REQUIRED WORK:
Wherever the string "System" appears in the records, return the line that holds it.

(Stored data)
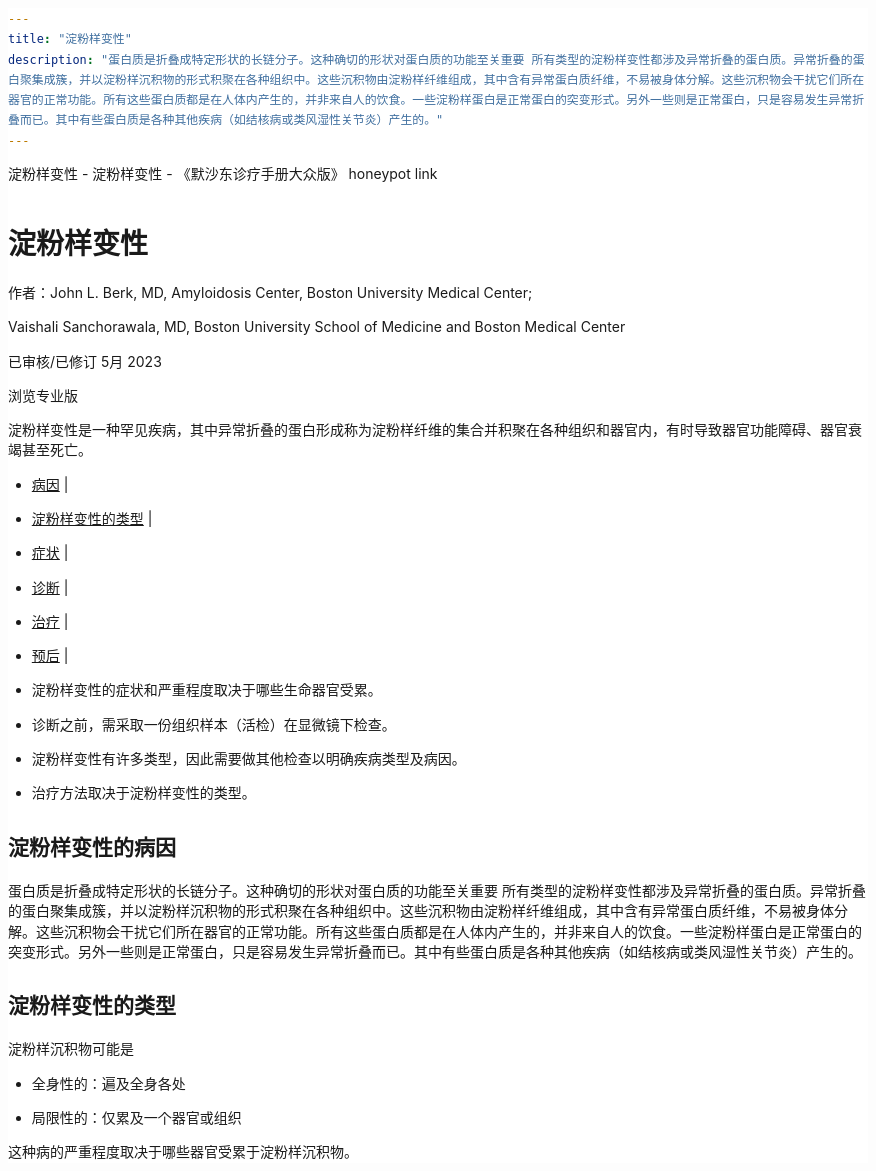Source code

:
 ```yaml
---
title: "淀粉样变性"
description: "蛋白质是折叠成特定形状的长链分子。这种确切的形状对蛋白质的功能至关重要 所有类型的淀粉样变性都涉及异常折叠的蛋白质。异常折叠的蛋白聚集成簇，并以淀粉样沉积物的形式积聚在各种组织中。这些沉积物由淀粉样纤维组成，其中含有异常蛋白质纤维，不易被身体分解。这些沉积物会干扰它们所在器官的正常功能。所有这些蛋白质都是在人体内产生的，并非来自人的饮食。一些淀粉样蛋白是正常蛋白的突变形式。另外一些则是正常蛋白，只是容易发生异常折叠而已。其中有些蛋白质是各种其他疾病（如结核病或类风湿性关节炎）产生的。"
---
```


﻿淀粉样变性 \- 淀粉样变性 \- 《默沙东诊疗手册大众版》 honeypot link

# 淀粉样变性

作者：John L. Berk, MD, Amyloidosis Center, Boston University Medical Center;

Vaishali Sanchorawala, MD, Boston University School of Medicine and Boston Medical
Center

已审核/已修订 5月 2023

浏览专业版

淀粉样变性是一种罕见疾病，其中异常折叠的蛋白形成称为淀粉样纤维的集合并积聚在各种组织和器官内，有时导致器官功能障碍、器官衰竭甚至死亡。

- [病因](#病因_v28335562_zh) \|
- [淀粉样变性的类型](#淀粉样变性的类型_v28335565_zh) \|
- [症状](#症状_v831829_zh) \|
- [诊断](#诊断_v28335685_zh) \|
- [治疗](#治疗_v28335693_zh) \|
- [预后](#预后_v831842_zh) \|

- 淀粉样变性的症状和严重程度取决于哪些生命器官受累。

- 诊断之前，需采取一份组织样本（活检）在显微镜下检查。

- 淀粉样变性有许多类型，因此需要做其他检查以明确疾病类型及病因。

- 治疗方法取决于淀粉样变性的类型。


## 淀粉样变性的病因

蛋白质是折叠成特定形状的长链分子。这种确切的形状对蛋白质的功能至关重要 所有类型的淀粉样变性都涉及异常折叠的蛋白质。异常折叠的蛋白聚集成簇，并以淀粉样沉积物的形式积聚在各种组织中。这些沉积物由淀粉样纤维组成，其中含有异常蛋白质纤维，不易被身体分解。这些沉积物会干扰它们所在器官的正常功能。所有这些蛋白质都是在人体内产生的，并非来自人的饮食。一些淀粉样蛋白是正常蛋白的突变形式。另外一些则是正常蛋白，只是容易发生异常折叠而已。其中有些蛋白质是各种其他疾病（如结核病或类风湿性关节炎）产生的。

## 淀粉样变性的类型

淀粉样沉积物可能是

- 全身性的：遍及全身各处

- 局限性的：仅累及一个器官或组织


这种病的严重程度取决于哪些器官受累于淀粉样沉积物。
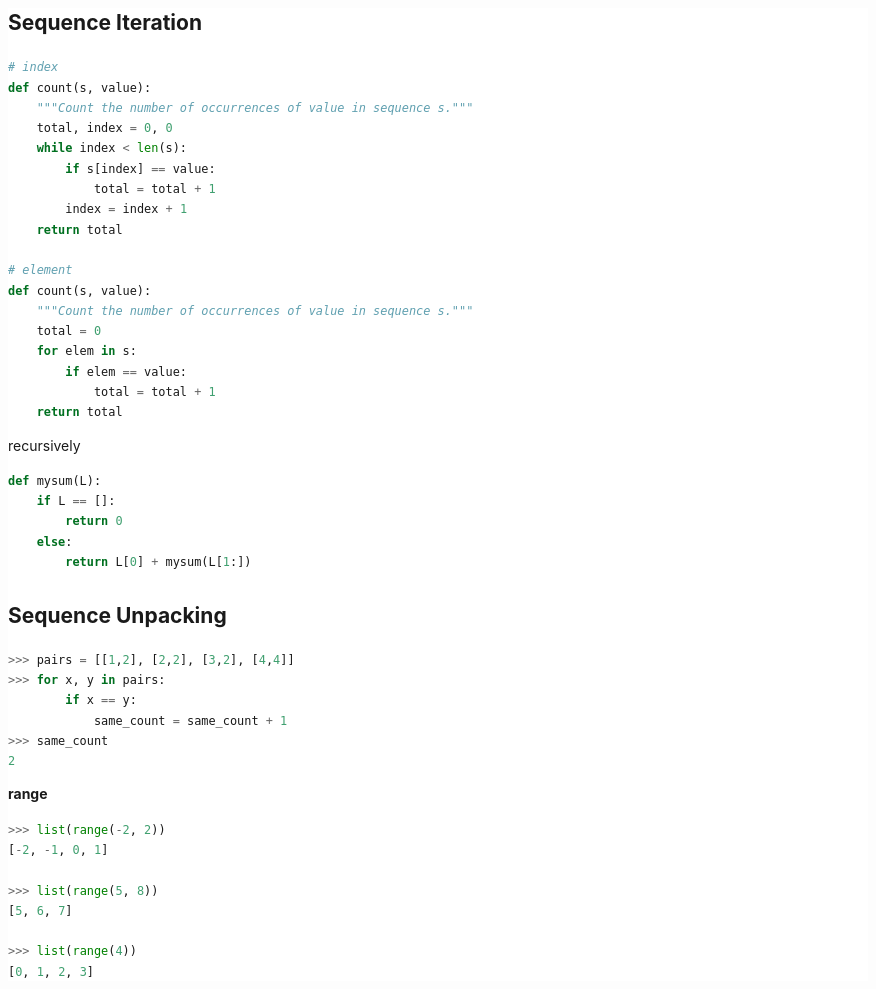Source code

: ## Sequence Iteration

```python
# index
def count(s, value):
    """Count the number of occurrences of value in sequence s."""
    total, index = 0, 0
    while index < len(s):
        if s[index] == value:
            total = total + 1
        index = index + 1
    return total

# element
def count(s, value):
    """Count the number of occurrences of value in sequence s."""
    total = 0
    for elem in s:
        if elem == value:
            total = total + 1
    return total
```
recursively

```python
def mysum(L):
    if L == []:
        return 0
    else:
        return L[0] + mysum(L[1:])
```

## Sequence Unpacking

```python
>>> pairs = [[1,2], [2,2], [3,2], [4,4]]
>>> for x, y in pairs:
        if x == y:
            same_count = same_count + 1
>>> same_count
2
```

**range**

```python
>>> list(range(-2, 2))
[-2, -1, 0, 1]

>>> list(range(5, 8))
[5, 6, 7]

>>> list(range(4))
[0, 1, 2, 3]
```
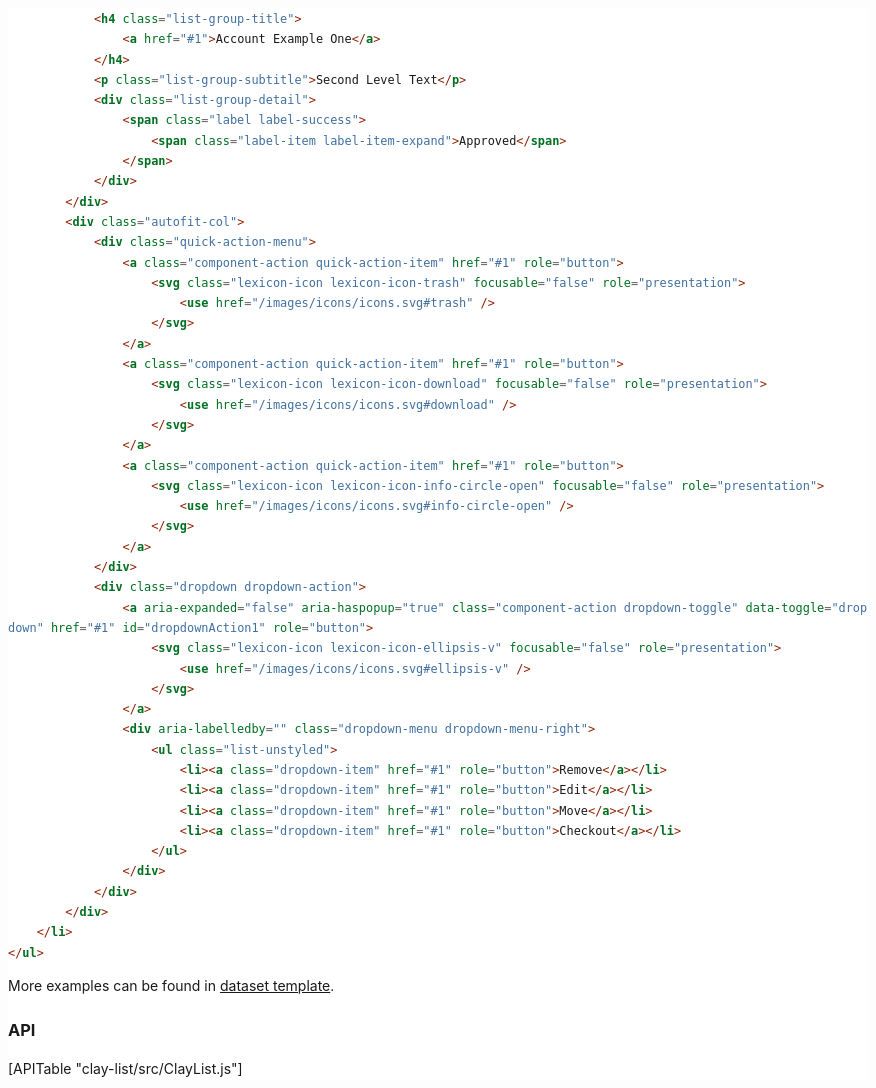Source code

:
 ```html
			<h4 class="list-group-title">
				<a href="#1">Account Example One</a>
			</h4>
			<p class="list-group-subtitle">Second Level Text</p>
			<div class="list-group-detail">
				<span class="label label-success">
					<span class="label-item label-item-expand">Approved</span>
				</span>
			</div>
		</div>
		<div class="autofit-col">
			<div class="quick-action-menu">
				<a class="component-action quick-action-item" href="#1" role="button">
					<svg class="lexicon-icon lexicon-icon-trash" focusable="false" role="presentation">
						<use href="/images/icons/icons.svg#trash" />
					</svg>
				</a>
				<a class="component-action quick-action-item" href="#1" role="button">
					<svg class="lexicon-icon lexicon-icon-download" focusable="false" role="presentation">
						<use href="/images/icons/icons.svg#download" />
					</svg>
				</a>
				<a class="component-action quick-action-item" href="#1" role="button">
					<svg class="lexicon-icon lexicon-icon-info-circle-open" focusable="false" role="presentation">
						<use href="/images/icons/icons.svg#info-circle-open" />
					</svg>
				</a>
			</div>
			<div class="dropdown dropdown-action">
				<a aria-expanded="false" aria-haspopup="true" class="component-action dropdown-toggle" data-toggle="dropdown" href="#1" id="dropdownAction1" role="button">
					<svg class="lexicon-icon lexicon-icon-ellipsis-v" focusable="false" role="presentation">
						<use href="/images/icons/icons.svg#ellipsis-v" />
					</svg>
				</a>
				<div aria-labelledby="" class="dropdown-menu dropdown-menu-right">
					<ul class="list-unstyled">
						<li><a class="dropdown-item" href="#1" role="button">Remove</a></li>
						<li><a class="dropdown-item" href="#1" role="button">Edit</a></li>
						<li><a class="dropdown-item" href="#1" role="button">Move</a></li>
						<li><a class="dropdown-item" href="#1" role="button">Checkout</a></li>
					</ul>
				</div>
			</div>
		</div>
	</li>
</ul>
```

More examples can be found in <a href="/docs/components/dataset-display.html">dataset template</a>.

### API

<div>
	[APITable "clay-list/src/ClayList.js"]
</div>
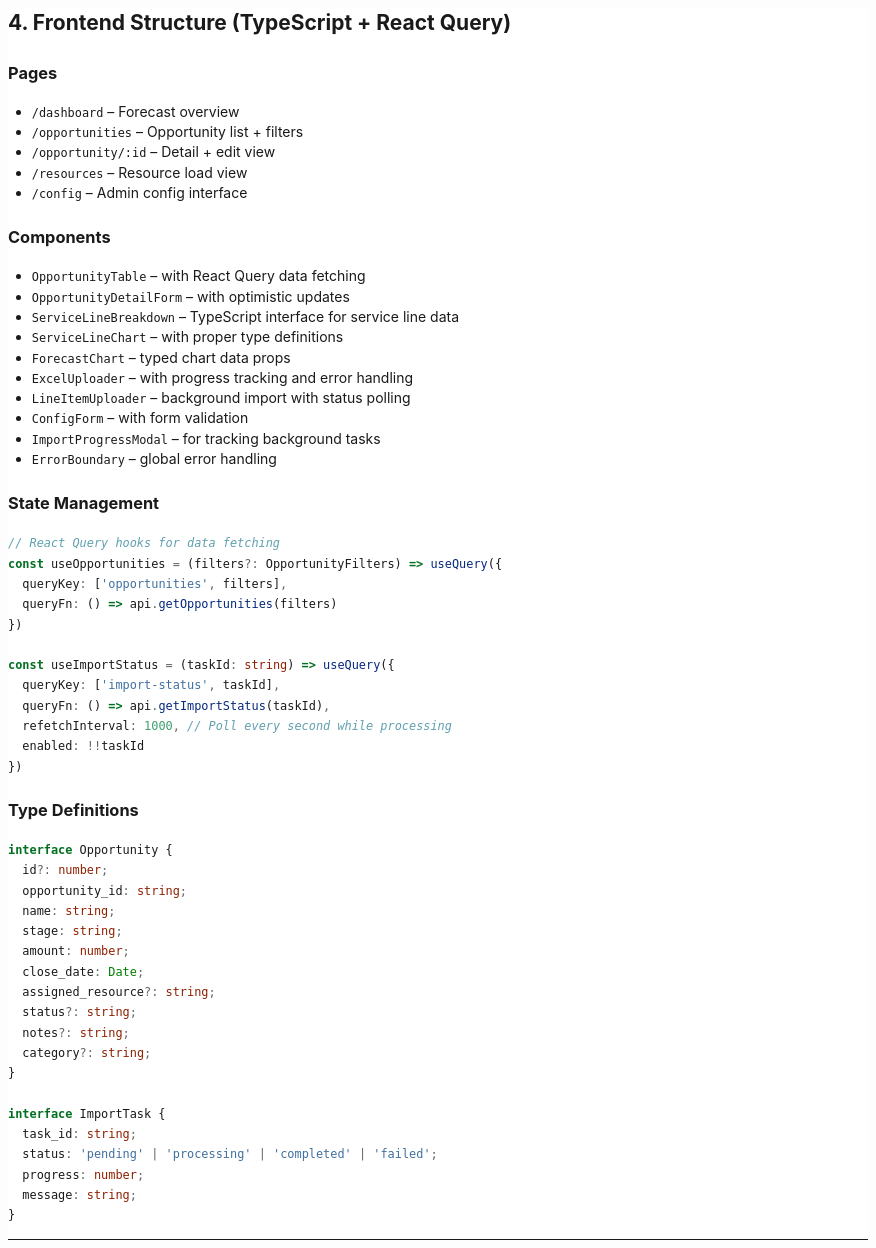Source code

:
## 4. Frontend Structure (TypeScript + React Query)

### Pages
- `/dashboard` – Forecast overview
- `/opportunities` – Opportunity list + filters
- `/opportunity/:id` – Detail + edit view
- `/resources` – Resource load view
- `/config` – Admin config interface

### Components
- `OpportunityTable` – with React Query data fetching
- `OpportunityDetailForm` – with optimistic updates
- `ServiceLineBreakdown` – TypeScript interface for service line data
- `ServiceLineChart` – with proper type definitions
- `ForecastChart` – typed chart data props
- `ExcelUploader` – with progress tracking and error handling
- `LineItemUploader` – background import with status polling
- `ConfigForm` – with form validation
- `ImportProgressModal` – for tracking background tasks
- `ErrorBoundary` – global error handling

### State Management
```typescript
// React Query hooks for data fetching
const useOpportunities = (filters?: OpportunityFilters) => useQuery({
  queryKey: ['opportunities', filters],
  queryFn: () => api.getOpportunities(filters)
})

const useImportStatus = (taskId: string) => useQuery({
  queryKey: ['import-status', taskId],
  queryFn: () => api.getImportStatus(taskId),
  refetchInterval: 1000, // Poll every second while processing
  enabled: !!taskId
})
```

### Type Definitions
```typescript
interface Opportunity {
  id?: number;
  opportunity_id: string;
  name: string;
  stage: string;
  amount: number;
  close_date: Date;
  assigned_resource?: string;
  status?: string;
  notes?: string;
  category?: string;
}

interface ImportTask {
  task_id: string;
  status: 'pending' | 'processing' | 'completed' | 'failed';
  progress: number;
  message: string;
}
```

---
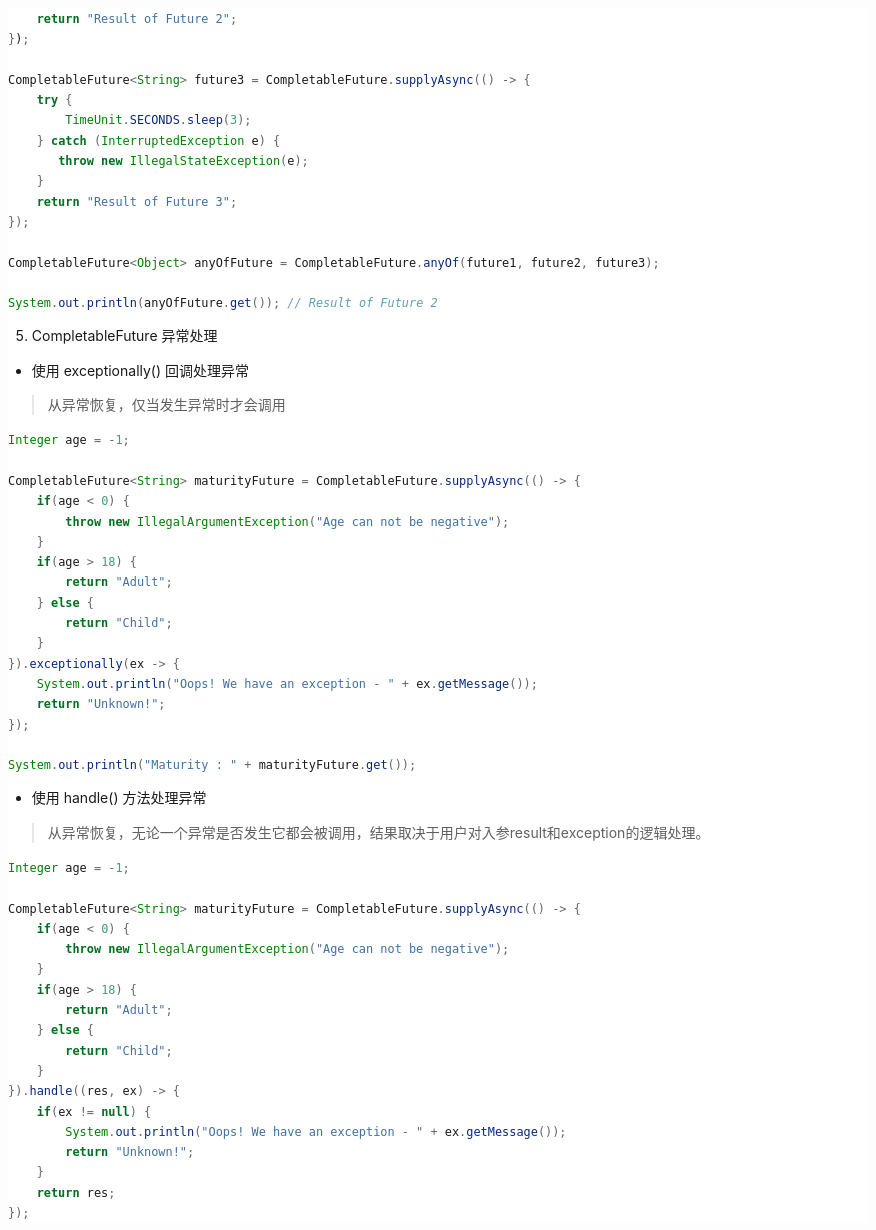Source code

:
 ```java
    return "Result of Future 2";
});

CompletableFuture<String> future3 = CompletableFuture.supplyAsync(() -> {
    try {
        TimeUnit.SECONDS.sleep(3);
    } catch (InterruptedException e) {
       throw new IllegalStateException(e);
    }
    return "Result of Future 3";
});

CompletableFuture<Object> anyOfFuture = CompletableFuture.anyOf(future1, future2, future3);

System.out.println(anyOfFuture.get()); // Result of Future 2
```

5. CompletableFuture 异常处理

- 使用 exceptionally() 回调处理异常

> 从异常恢复，仅当发生异常时才会调用

```java
Integer age = -1;

CompletableFuture<String> maturityFuture = CompletableFuture.supplyAsync(() -> {
    if(age < 0) {
        throw new IllegalArgumentException("Age can not be negative");
    }
    if(age > 18) {
        return "Adult";
    } else {
        return "Child";
    }
}).exceptionally(ex -> {
    System.out.println("Oops! We have an exception - " + ex.getMessage());
    return "Unknown!";
});

System.out.println("Maturity : " + maturityFuture.get()); 
```

- 使用 handle() 方法处理异常

> 从异常恢复，无论一个异常是否发生它都会被调用，结果取决于用户对入参result和exception的逻辑处理。

```java
Integer age = -1;

CompletableFuture<String> maturityFuture = CompletableFuture.supplyAsync(() -> {
    if(age < 0) {
        throw new IllegalArgumentException("Age can not be negative");
    }
    if(age > 18) {
        return "Adult";
    } else {
        return "Child";
    }
}).handle((res, ex) -> {
    if(ex != null) {
        System.out.println("Oops! We have an exception - " + ex.getMessage());
        return "Unknown!";
    }
    return res;
});

```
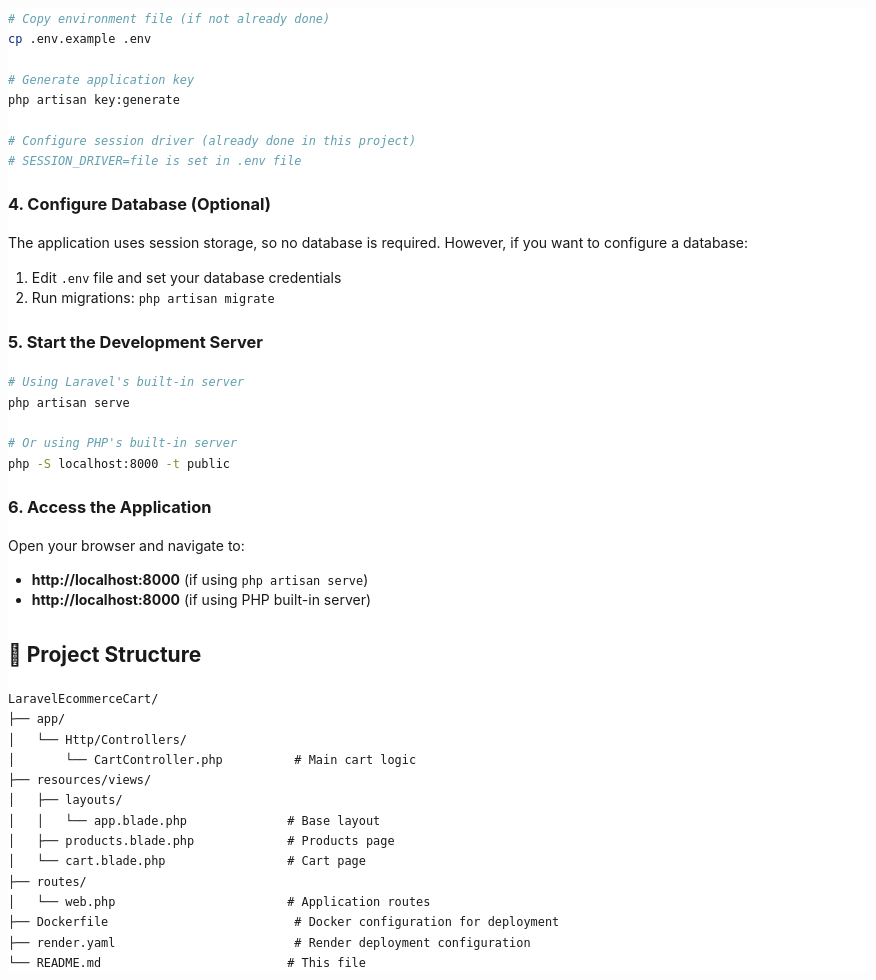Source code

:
 ```bash
# Copy environment file (if not already done)
cp .env.example .env

# Generate application key
php artisan key:generate

# Configure session driver (already done in this project)
# SESSION_DRIVER=file is set in .env file
```

### 4. Configure Database (Optional)

The application uses session storage, so no database is required. However, if you want to configure a database:

1. Edit `.env` file and set your database credentials
2. Run migrations: `php artisan migrate`

### 5. Start the Development Server

```bash
# Using Laravel's built-in server
php artisan serve

# Or using PHP's built-in server
php -S localhost:8000 -t public
```

### 6. Access the Application

Open your browser and navigate to:
- **http://localhost:8000** (if using `php artisan serve`)
- **http://localhost:8000** (if using PHP built-in server)

## 📁 Project Structure

```
LaravelEcommerceCart/
├── app/
│   └── Http/Controllers/
│       └── CartController.php          # Main cart logic
├── resources/views/
│   ├── layouts/
│   │   └── app.blade.php              # Base layout
│   ├── products.blade.php             # Products page
│   └── cart.blade.php                 # Cart page
├── routes/
│   └── web.php                        # Application routes
├── Dockerfile                          # Docker configuration for deployment
├── render.yaml                         # Render deployment configuration
└── README.md                          # This file
```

OUTPUT OF THE TASK:
System.out.println(anyOfFuture.get()); // Result of Future 2
    System.out.println("Oops! We have an exception - " + ex.getMessage());
System.out.println("Maturity : " + maturityFuture.get()); 
        System.out.println("Oops! We have an exception - " + ex.getMessage());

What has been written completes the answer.